Así, provisionalmente, el contexto nos dicta una primera hipótesis cuya validez debemos ir contrastando en el texto: el autor del Lazarillo aspiraba a hacer al lector víctima de una superchería. Una superchería con matices, una superchería irónica y para bien, pero superchería al cabo. Porque a la ficción no se juega sin un pacto previo, sin convenir de antemano en unas reglas. Y, en los preliminares de la partida, nuestro novelista era un tahúr y repartía los naipes tramposamente, sin que se le hubiera admitido la ventaja: recurría al excipiente neutro de la prosa, prestaba a Lázaro un género o vehículo de comunicación habitual en la vida diaria, prescindía de las marcas específicas de la literatura... No podía esperar que el libro, de suyo, fuera recibido como ficticio y forzaba los indicios de historicidad. En breve: el autor no divulgaba una ficción, sino una falsificación.

Venzamos la tentación de extender el aserto a otros narradores y otras narraciones del Renacimiento. Cierto que hasta las quimeras más desmelenadas salían a menudo a la luz como si fueran crónicas o testimonios estrictamente verídicos. Pero -según Juan de Valdés observaba del Amadís- allí se contaban   —156→   «cosas tan a la clara mentirosas, que de ninguna manera las podéis tener por verdaderas». Nuestro autor, por el contrario, atendió a poblar el Lazarillo de cosas tan familiares, en apariencia tan verdaderas, que no despertaran ninguna sospecha de ser mentirosas. Hasta la fecha, la posibilidad de leer un relato como si fuera verídico, a sabiendas de que no lo era, se había aplicado con gran parquedad y sólo a textos manifiestamente fantásticos, sin contrapartida esperable en la experiencia usual, o bien a textos distanciados de la realidad por datos inequívocos (el estilo, la métrica, la tipografía...). La «willing suspension of disbelief» se producía únicamente -cuando se producía- si los signos de artificio y con ellos las razones para la incredulidad estaban resaltados con toda ostentación. Las pretensiones de autenticidad de un libro de caballerías se acogían a una convención bien establecida, y sólo los más ingenuos o apasionados las tomaban a la letra. En cambio, los visos de realidad del Lazarillo infringían las condiciones habituales de la ficción.

Material proporcionado
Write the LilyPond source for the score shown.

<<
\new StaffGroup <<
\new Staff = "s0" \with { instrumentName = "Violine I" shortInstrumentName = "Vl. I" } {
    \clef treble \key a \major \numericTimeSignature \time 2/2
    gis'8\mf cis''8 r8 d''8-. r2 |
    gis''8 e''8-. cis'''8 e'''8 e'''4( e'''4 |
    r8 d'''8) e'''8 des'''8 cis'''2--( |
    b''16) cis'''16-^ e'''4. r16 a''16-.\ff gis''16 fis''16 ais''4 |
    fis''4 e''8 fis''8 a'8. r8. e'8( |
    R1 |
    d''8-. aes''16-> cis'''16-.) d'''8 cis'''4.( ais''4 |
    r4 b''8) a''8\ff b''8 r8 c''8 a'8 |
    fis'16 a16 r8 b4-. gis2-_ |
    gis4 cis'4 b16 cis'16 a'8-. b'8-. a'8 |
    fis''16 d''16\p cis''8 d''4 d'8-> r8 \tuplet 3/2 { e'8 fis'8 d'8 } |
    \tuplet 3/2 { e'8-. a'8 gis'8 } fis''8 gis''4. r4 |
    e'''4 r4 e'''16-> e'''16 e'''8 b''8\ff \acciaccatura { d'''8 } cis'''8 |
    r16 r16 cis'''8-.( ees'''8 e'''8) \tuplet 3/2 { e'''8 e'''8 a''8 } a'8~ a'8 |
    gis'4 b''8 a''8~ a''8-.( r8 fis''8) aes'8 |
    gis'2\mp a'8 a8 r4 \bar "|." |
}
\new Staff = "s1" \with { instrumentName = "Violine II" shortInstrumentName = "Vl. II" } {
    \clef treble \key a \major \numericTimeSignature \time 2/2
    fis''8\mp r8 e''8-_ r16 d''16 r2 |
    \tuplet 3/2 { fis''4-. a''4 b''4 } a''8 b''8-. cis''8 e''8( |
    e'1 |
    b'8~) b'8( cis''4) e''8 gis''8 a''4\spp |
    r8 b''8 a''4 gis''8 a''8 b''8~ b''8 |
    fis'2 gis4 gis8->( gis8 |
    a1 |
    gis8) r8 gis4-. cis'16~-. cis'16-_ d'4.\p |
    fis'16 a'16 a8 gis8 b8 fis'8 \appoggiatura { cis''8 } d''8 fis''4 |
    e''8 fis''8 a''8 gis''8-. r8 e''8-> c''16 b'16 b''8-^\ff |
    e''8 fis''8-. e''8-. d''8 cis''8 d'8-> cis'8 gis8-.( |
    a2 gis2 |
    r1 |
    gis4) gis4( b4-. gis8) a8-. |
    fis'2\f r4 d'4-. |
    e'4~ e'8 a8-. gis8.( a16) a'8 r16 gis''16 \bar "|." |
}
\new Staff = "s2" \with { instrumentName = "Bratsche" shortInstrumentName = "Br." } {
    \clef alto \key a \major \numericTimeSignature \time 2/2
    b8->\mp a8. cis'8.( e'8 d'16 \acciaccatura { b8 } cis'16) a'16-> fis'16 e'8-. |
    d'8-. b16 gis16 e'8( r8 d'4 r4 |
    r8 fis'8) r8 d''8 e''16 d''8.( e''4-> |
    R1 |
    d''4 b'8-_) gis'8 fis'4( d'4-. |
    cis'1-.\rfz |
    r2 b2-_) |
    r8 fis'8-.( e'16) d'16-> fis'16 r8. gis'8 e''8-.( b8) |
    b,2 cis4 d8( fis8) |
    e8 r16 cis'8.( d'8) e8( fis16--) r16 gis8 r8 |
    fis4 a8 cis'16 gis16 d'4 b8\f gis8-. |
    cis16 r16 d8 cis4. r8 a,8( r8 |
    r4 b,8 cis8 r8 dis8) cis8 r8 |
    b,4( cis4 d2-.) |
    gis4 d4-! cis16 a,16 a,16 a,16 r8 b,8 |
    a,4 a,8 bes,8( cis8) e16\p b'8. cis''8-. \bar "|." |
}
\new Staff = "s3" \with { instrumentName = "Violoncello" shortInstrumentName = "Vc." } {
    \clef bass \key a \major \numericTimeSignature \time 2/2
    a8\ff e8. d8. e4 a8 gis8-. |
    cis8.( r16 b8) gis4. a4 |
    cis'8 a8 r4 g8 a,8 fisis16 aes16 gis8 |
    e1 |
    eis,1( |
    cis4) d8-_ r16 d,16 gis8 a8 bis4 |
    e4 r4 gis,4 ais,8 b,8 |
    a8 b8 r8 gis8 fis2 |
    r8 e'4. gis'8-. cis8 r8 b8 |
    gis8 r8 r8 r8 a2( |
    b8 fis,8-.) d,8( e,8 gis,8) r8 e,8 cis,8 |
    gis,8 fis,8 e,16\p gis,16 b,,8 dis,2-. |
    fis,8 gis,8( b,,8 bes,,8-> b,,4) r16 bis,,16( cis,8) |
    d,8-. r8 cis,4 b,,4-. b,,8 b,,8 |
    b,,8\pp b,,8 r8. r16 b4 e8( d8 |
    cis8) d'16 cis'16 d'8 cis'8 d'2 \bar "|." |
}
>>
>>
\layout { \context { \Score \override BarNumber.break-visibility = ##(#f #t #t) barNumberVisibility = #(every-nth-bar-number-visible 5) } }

Tus tareas
**A.** Según el texto sobre el Lazarillo, ¿de qué libro observaba Juan de Valdés que contaba «cosas tan a la clara mentirosas»?
**B.** Prosigue el texto sobre el Lazarillo a partir de su última oración.
El material no tiene ningún papel aquí.

Respuestas por tarea
**A.** Del Amadís.

**B.**
No eran ésas, por otra parte, condiciones generalmente admitidas. Por cuesta arriba que a nosotros se nos haga entenderlo, copiosos documentos antiguos y varias sólidas monografías recientes prueban con largueza que, para el común del público renacentista, una narración podía recibir la etiqueta de verdad o de mentira, difícilmente una tercera. Verdad, como la Crónica del Cid, o mentira, como Clareo y Florisea -por aducir dos títulos de 1552-, y mentira dañina, de las que -tronaba en el mismo año Diego Gracián- «derogan el crédito a las verdaderas hazañas que se leen en las historias de verdad». Porque la etiqueta de ficción, en virtud de la cual se acoge como si fuera histórico, sin aspavientos, un relato que no lo es, no tenía aún curso corriente: en conjunto -resumen William Nelson y B. W. Ife-, los lectores del siglo XVI rehusaban «establecer distinción alguna entre la mentira en tanto mero engaño y la mentira como cosa diversa de la verdad estrictamente histórica».

Las circunstancias, pues, jugaban a favor de nuestro novelista. Digámoslo crudamente: el autor del Lazarillo quería engañar a los lectores. O con nuevos matices: quería engañarlos tanto como pudiera, mientras pudiera... En seguida mostraré los   —157→   límites y las consecuencias de ese generoso propósito de fraude, pero no será inútil corroborarlo antes desde otra perspectiva, y para precisar, de paso, los términos de un problema por hay sin solución.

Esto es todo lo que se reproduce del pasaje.